In Toronto, the foodservice scene is observing a particularly booming industry of independent tiki bars. Recently, the city welcomed Miss Thing’s, a Pan-Asian restaurant and tiki bar serving up modern Polynesian dishes alongside an interesting cocktail menu. Specialties range from shaved conch with mango slaw to Spam pintxo with pineapple salsa. Creativity defines the venue’s cocktails, such as its shareable Ohana Tai punch, a Hawaiian take on a mai tai served in an eye-catching bronze pineapple glass with colorful fruit garnishes and four bamboo-like straws. Like many new restaurants attempting this type of next-level island-inspired dining, Miss Thing’s balances authenticity with modern culinary creations.
This trend is just as much about aesthetics as it is the menu. Tiki bars offer an unmatched experience for guests, in everything from themed glassware to in-your-face island décor to occasional live entertainment like Polynesian dancers. The differentiating quality of these venues is that they serve as an island getaway for Canadians, without ever having to hop on a plane.
Although most of this tiki mania is at the independent level, some chain operators are starting to offer their own takes on the trend. In December, The Pickle Barrel launched its limited-time Tiki and Tacos menu, offering island-inspired tacos paired with tropical drinks that are served in classic tiki glassware, such as the Spicy Hula Girl with spiced rum, pineapple juice and habanero-lime syrup. Beyond The Pickle Barrel, other chain restaurants are beginning to jump aboard the tropical cuisines bandwagon, leaving room for other operators to follow suit.
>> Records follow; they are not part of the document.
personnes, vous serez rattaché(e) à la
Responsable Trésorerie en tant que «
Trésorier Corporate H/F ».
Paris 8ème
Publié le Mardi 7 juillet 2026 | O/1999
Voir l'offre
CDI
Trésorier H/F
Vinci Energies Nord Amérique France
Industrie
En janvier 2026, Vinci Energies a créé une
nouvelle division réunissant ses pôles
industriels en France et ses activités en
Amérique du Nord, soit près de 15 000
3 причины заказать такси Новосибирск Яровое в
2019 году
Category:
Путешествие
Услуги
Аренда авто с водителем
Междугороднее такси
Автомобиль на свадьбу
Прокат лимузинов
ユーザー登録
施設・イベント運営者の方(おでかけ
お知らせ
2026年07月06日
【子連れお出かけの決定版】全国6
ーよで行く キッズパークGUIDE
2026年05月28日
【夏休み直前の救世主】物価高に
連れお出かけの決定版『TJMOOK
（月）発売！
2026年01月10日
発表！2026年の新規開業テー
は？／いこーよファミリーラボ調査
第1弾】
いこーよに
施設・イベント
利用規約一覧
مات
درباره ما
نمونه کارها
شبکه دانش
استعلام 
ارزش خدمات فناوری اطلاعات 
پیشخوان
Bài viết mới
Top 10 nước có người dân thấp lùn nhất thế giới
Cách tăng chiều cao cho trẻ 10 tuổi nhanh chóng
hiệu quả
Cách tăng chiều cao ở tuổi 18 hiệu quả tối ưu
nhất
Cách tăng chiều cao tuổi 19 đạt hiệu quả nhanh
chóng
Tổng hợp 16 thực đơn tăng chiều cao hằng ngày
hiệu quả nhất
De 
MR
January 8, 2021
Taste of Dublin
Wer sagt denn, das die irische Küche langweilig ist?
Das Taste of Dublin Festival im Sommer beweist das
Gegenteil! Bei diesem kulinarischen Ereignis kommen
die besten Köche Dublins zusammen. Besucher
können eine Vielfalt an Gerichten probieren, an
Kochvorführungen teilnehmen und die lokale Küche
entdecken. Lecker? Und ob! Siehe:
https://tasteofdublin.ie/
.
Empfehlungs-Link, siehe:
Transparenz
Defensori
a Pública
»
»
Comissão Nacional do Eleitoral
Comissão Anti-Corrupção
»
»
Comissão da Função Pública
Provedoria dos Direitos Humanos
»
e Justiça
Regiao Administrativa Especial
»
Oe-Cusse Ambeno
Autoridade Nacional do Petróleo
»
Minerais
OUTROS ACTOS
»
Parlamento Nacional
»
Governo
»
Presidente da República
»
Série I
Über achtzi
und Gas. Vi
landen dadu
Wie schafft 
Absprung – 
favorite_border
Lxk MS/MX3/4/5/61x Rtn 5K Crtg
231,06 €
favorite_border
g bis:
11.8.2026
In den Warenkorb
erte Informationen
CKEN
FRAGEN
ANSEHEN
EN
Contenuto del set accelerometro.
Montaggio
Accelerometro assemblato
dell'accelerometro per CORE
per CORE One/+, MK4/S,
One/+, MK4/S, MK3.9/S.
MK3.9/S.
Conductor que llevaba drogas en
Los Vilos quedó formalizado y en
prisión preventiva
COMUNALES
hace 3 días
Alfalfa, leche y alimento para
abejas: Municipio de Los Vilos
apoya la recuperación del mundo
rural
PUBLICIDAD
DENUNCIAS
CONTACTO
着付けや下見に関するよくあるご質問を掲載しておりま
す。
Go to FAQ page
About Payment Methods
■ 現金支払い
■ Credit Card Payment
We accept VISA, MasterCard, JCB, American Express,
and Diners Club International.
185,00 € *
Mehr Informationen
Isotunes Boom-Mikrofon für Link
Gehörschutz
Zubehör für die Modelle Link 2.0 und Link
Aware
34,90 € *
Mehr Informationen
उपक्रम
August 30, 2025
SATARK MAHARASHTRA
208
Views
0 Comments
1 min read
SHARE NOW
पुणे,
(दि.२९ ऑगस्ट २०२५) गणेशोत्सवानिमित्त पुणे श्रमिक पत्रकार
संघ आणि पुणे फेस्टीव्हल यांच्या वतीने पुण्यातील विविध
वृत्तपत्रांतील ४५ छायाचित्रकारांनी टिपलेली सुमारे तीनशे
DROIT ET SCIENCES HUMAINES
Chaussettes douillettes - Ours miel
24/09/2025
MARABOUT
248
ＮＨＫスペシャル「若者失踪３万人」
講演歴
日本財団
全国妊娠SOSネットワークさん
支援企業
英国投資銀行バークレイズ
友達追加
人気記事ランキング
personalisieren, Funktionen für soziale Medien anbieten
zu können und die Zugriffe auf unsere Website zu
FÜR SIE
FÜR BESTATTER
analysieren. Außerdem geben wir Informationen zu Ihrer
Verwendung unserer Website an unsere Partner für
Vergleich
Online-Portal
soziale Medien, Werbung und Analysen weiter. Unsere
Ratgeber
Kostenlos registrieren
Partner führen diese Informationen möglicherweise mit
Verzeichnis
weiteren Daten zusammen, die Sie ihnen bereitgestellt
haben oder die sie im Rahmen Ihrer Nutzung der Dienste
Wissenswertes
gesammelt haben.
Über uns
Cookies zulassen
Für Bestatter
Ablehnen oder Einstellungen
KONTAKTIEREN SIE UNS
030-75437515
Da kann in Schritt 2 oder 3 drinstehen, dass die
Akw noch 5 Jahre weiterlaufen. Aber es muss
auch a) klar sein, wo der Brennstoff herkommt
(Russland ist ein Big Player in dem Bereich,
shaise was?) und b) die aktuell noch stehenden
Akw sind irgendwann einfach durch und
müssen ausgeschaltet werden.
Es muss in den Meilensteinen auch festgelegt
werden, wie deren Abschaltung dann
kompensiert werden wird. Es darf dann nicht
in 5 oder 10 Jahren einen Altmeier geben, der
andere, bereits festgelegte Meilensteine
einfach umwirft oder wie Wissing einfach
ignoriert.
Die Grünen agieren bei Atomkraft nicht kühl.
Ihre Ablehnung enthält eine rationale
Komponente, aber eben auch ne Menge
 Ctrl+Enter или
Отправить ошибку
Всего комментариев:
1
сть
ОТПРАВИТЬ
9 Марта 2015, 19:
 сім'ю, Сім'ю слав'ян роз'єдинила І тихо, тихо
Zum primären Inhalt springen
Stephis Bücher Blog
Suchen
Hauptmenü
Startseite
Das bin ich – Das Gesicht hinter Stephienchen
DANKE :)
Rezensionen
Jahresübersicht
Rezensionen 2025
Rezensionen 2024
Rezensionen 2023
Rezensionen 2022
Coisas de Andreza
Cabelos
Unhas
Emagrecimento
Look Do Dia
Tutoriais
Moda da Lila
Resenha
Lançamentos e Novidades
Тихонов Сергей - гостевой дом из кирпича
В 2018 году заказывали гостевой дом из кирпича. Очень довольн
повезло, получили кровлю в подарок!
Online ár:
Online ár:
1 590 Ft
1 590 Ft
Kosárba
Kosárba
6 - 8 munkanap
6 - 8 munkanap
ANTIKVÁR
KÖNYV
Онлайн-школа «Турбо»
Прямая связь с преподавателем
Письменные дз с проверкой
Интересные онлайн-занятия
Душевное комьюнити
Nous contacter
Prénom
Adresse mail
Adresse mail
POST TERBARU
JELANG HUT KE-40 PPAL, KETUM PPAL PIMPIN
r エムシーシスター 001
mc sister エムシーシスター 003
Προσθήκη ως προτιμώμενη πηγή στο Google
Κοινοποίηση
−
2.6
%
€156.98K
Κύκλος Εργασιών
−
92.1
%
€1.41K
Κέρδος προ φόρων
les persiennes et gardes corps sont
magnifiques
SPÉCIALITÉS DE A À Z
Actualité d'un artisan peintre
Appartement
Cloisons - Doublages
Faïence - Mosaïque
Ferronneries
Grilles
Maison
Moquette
Overall, most consumers order ethnic foods to try something different and discover new flavours. As cuisines like Asian and Latin become increasingly mainstream and familiar, diners will begin to demand more emerging ethnic fare, such as Hawaiian and Pacific Islander. The unfamiliarity and limited availability of these cuisines make them particularly appealing to adventurous diners looking for an exotic meal. This signals an opportunity for operators to jump on the burgeoning tiki trend by incorporating authentic Hawaiian or island-inspired ingredients, preparations and dishes into their menus.